- INSTRUCTIONS TO FOLLOW
Bring together every line in the data that includes "SQUARE".

- MATERIAL PROVIDED
○ ○ ○ ○ ○ ○ ○

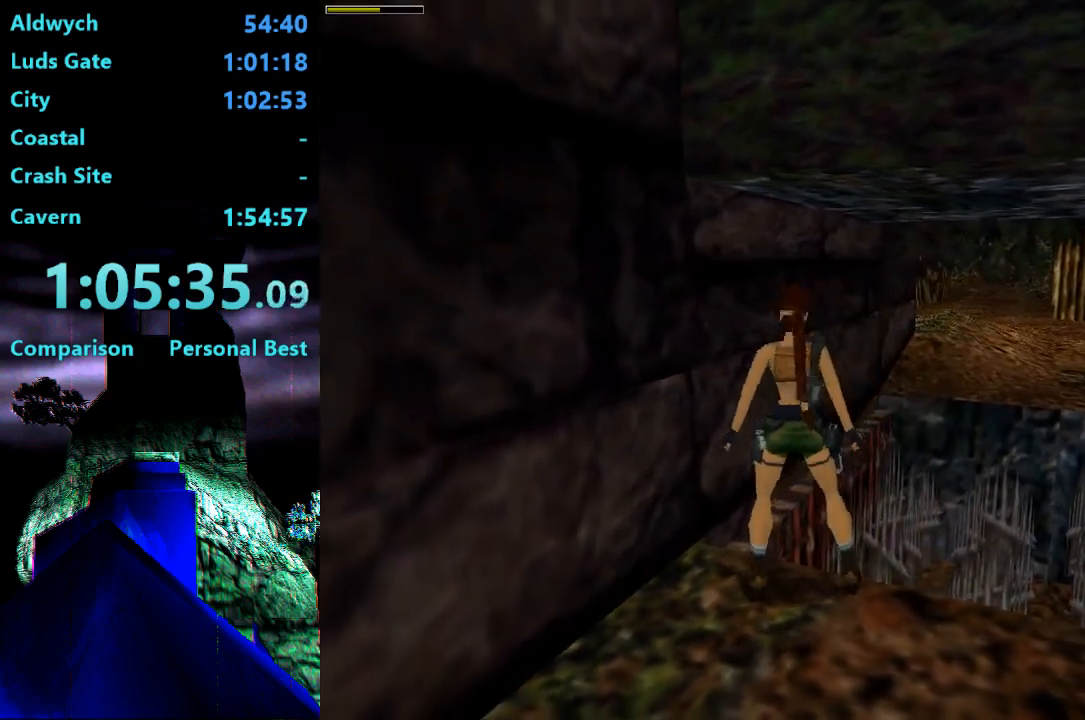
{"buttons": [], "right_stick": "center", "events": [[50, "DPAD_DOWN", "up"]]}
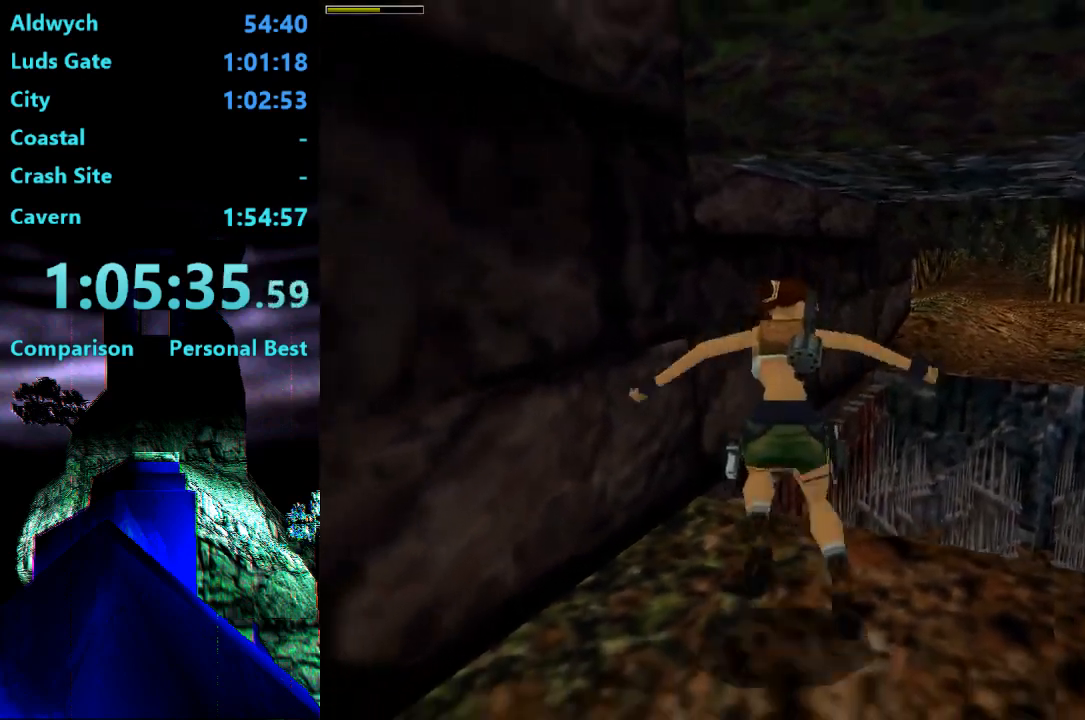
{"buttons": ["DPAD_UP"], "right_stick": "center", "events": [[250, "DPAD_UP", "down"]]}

○ ○ ○ ○ ○ ○ ○

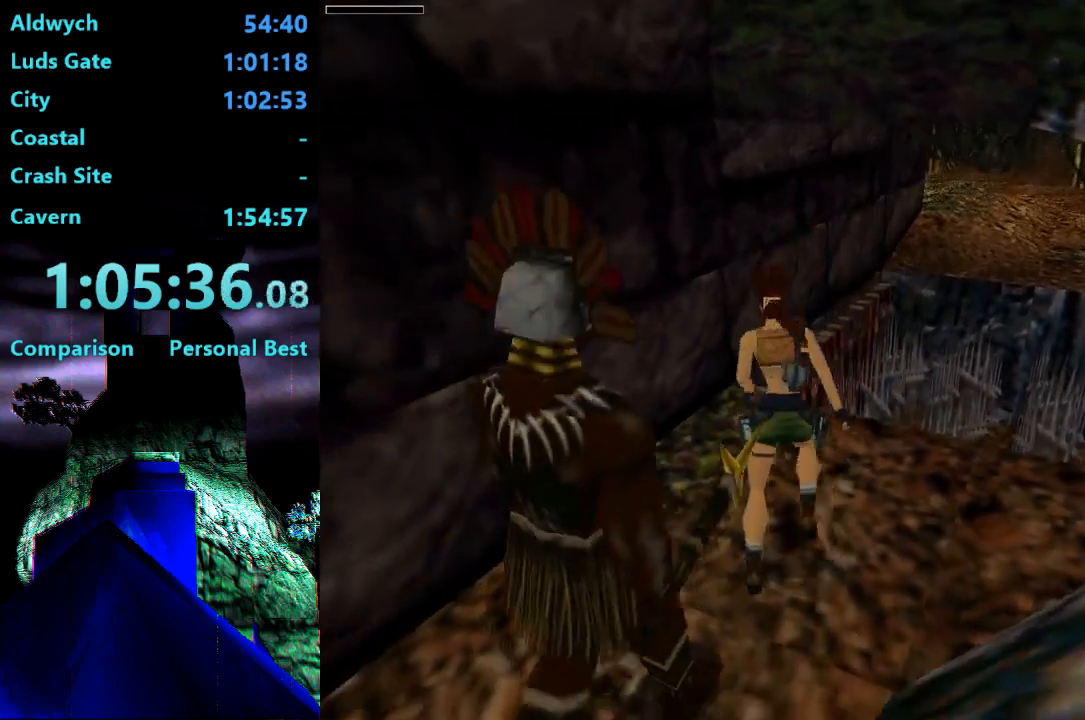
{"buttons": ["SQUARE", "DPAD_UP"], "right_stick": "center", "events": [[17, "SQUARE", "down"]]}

○ ○ ○ ○ ○ ○ ○

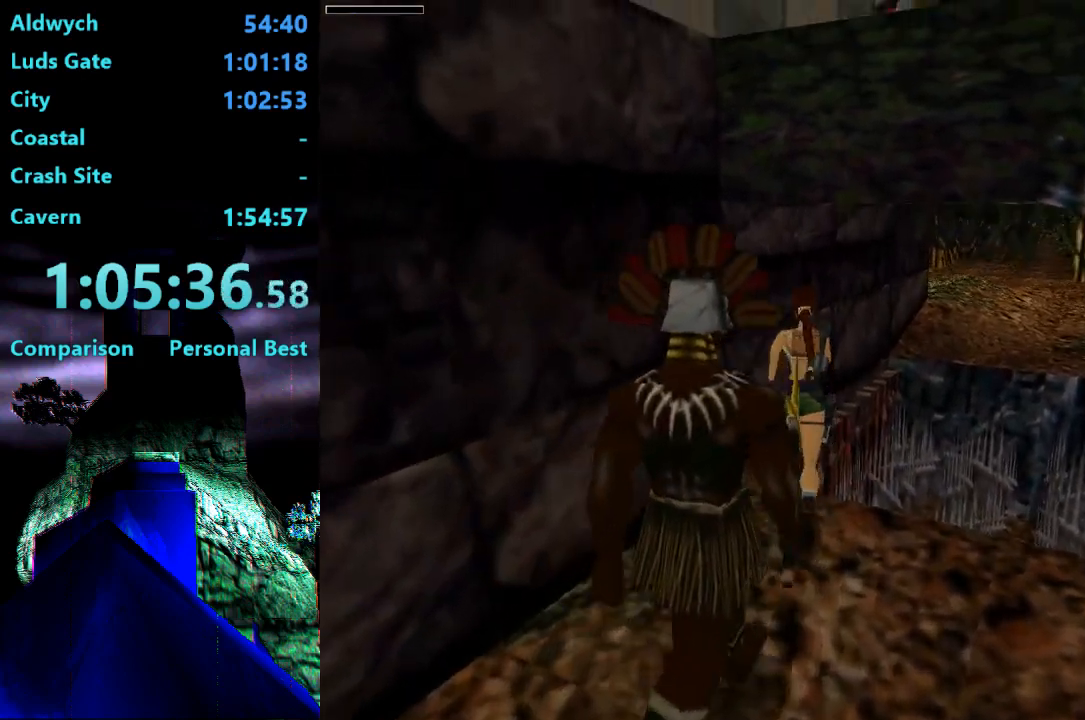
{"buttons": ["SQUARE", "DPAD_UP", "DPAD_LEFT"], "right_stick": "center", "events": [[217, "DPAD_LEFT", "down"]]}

○ ○ ○ ○ ○ ○ ○

- ANSWER TO THIS EXERCISE
{"buttons": ["SQUARE", "DPAD_UP"], "right_stick": "center", "events": [[17, "SQUARE", "down"]]}
{"buttons": ["SQUARE", "DPAD_UP", "DPAD_LEFT"], "right_stick": "center", "events": [[217, "DPAD_LEFT", "down"]]}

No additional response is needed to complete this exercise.